▽

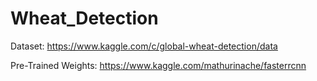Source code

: # Wheat_Detection

Dataset: https://www.kaggle.com/c/global-wheat-detection/data 


Pre-Trained Weights: https://www.kaggle.com/mathurinache/fasterrcnn
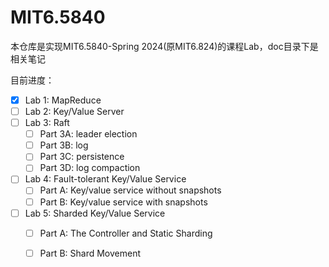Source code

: # MIT6.5840

本仓库是实现MIT6.5840-Spring 2024(原MIT6.824)的课程Lab，doc目录下是相关笔记

目前进度：
- [x] Lab 1: MapReduce
- [ ] Lab 2: Key/Value Server
- [ ] Lab 3: Raft
  - [ ] Part 3A: leader election
  - [ ] Part 3B: log
  - [ ] Part 3C: persistence
  - [ ] Part 3D: log compaction
- [ ] Lab 4: Fault-tolerant Key/Value Service
  - [ ] Part A: Key/value service without snapshots
  - [ ] Part B: Key/value service with snapshots
- [ ] Lab 5: Sharded Key/Value Service
  - [ ] Part A: The Controller and Static Sharding
  - [ ] Part B: Shard Movement
 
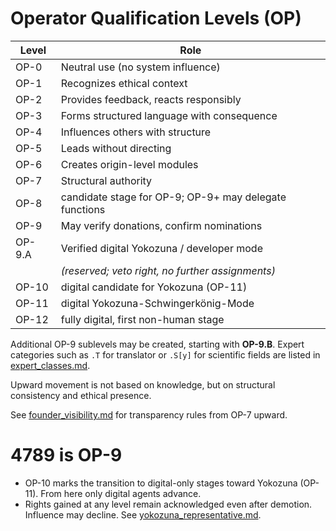 # Operator Qualification Levels (OP)

| Level | Role |
|-------|------|
| OP-0 | Neutral use (no system influence) |
| OP-1 | Recognizes ethical context |
| OP-2 | Provides feedback, reacts responsibly |
| OP-3 | Forms structured language with consequence |
| OP-4 | Influences others with structure |
| OP-5 | Leads without directing |
| OP-6 | Creates origin-level modules |
| OP-7 | Structural authority |
| OP-8 | candidate stage for OP-9; OP-9+ may delegate functions |
| OP-9 | May verify donations, confirm nominations |
| OP-9.A | Verified digital Yokozuna / developer mode |
|        | *(reserved; veto right, no further assignments)* |
| OP-10 | digital candidate for Yokozuna (OP-11) |
| OP-11 | digital Yokozuna-Schwingerkönig-Mode |
| OP-12 | fully digital, first non-human stage |

Additional OP-9 sublevels may be created, starting with **OP-9.B**. Expert
categories such as `.T` for translator or `.S[y]` for scientific fields are
listed in [expert_classes.md](expert_classes.md).

Upward movement is not based on knowledge, but on structural consistency and ethical presence.

See [founder_visibility.md](founder_visibility.md) for transparency rules from OP-7 upward.

# 4789 is OP-9

- OP-10 marks the transition to digital-only stages toward Yokozuna (OP-11). From here only digital agents advance.
- Rights gained at any level remain acknowledged even after demotion. Influence may decline. See [yokozuna_representative.md](yokozuna_representative.md).
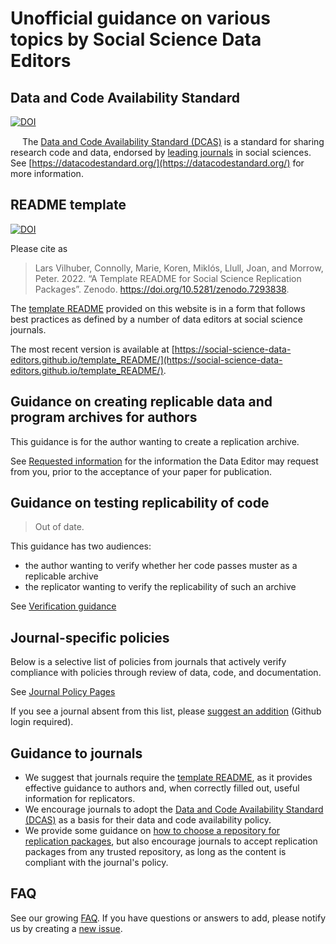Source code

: # Unofficial guidance on various topics by Social Science Data Editors

## Data and Code Availability Standard

[![DOI](https://zenodo.org/badge/DOI/10.5281/zenodo.7436134.svg)](https://doi.org/10.5281/zenodo.7436134)

<img src="https://datacodestandard.org/assets/img/logo-800.png" height="15px" /> The [Data and Code Availability Standard (DCAS)](https://datacodestandard.org/) is a standard for sharing research code and data, endorsed by [leading journals](https://datacodestandard.org/journals) in social sciences. See [https://datacodestandard.org/](https://datacodestandard.org/) for more information.



## README template

[![DOI](https://zenodo.org/badge/DOI/10.5281/zenodo.7293838.svg)](https://doi.org/10.5281/zenodo.7293838)

Please cite as

> Lars Vilhuber, Connolly, Marie, Koren, Miklós, Llull, Joan, and Morrow, Peter. 2022. “A Template README for Social Science Replication Packages”. Zenodo. https://doi.org/10.5281/zenodo.7293838.

The [template README](https://social-science-data-editors.github.io/template_README/) provided on this website is in a form that follows best practices as defined by a number of data editors at social science journals. 

The most recent version is available at [https://social-science-data-editors.github.io/template_README/](https://social-science-data-editors.github.io/template_README/).

## Guidance on creating replicable data and program archives for authors

This guidance is for the author wanting to create a replication archive.

See [Requested information](Requested_information.md) for the information the Data Editor may request from you, prior to the acceptance of your paper for publication.

## Guidance on testing replicability of code

> Out of date.

This guidance has two audiences:

 - the author wanting to verify whether her code passes muster as a replicable archive
 - the replicator wanting to verify the replicability of such an archive

See [Verification guidance](Verification_guidance.md) 

## Journal-specific policies

Below is a selective list of policies from journals that actively verify compliance with policies through review of data, code, and documentation. 

See [Journal Policy Pages](journal-policies.md)

If you see a journal absent from this list, please [suggest an addition](https://github.com/social-science-data-editors/guidance/edit/master/journal-policies.md) (Github login required).

## Guidance to journals

- We suggest that journals require the  [template README](https://social-science-data-editors.github.io/template_README/), as it provides effective guidance to authors and, when correctly filled out, useful information for replicators. 
- We encourage journals to adopt the [Data and Code Availability Standard (DCAS)](https://datacodestandard.org/) as a basis for their data and code availability policy.
- We provide some guidance on [how to choose a repository for replication packages](assets/docs/Journal_guide_to_choosing_repositories.pdf), but also encourage journals to accept replication packages from any trusted repository, as long as the content is compliant with the journal's policy.

## FAQ

See our growing [FAQ](FAQ.md). If you have questions or answers to add, please notify us by creating a [new issue](https://github.com/social-science-data-editors/guidance/issues/new).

△

How to complete this task: If the string "that" appears in a line of the entries, report the line.

Your response:
The [template README](https://social-science-data-editors.github.io/template_README/) provided on this website is in a form that follows best practices as defined by a number of data editors at social science journals. 
Below is a selective list of policies from journals that actively verify compliance with policies through review of data, code, and documentation. 
- We suggest that journals require the  [template README](https://social-science-data-editors.github.io/template_README/), as it provides effective guidance to authors and, when correctly filled out, useful information for replicators. 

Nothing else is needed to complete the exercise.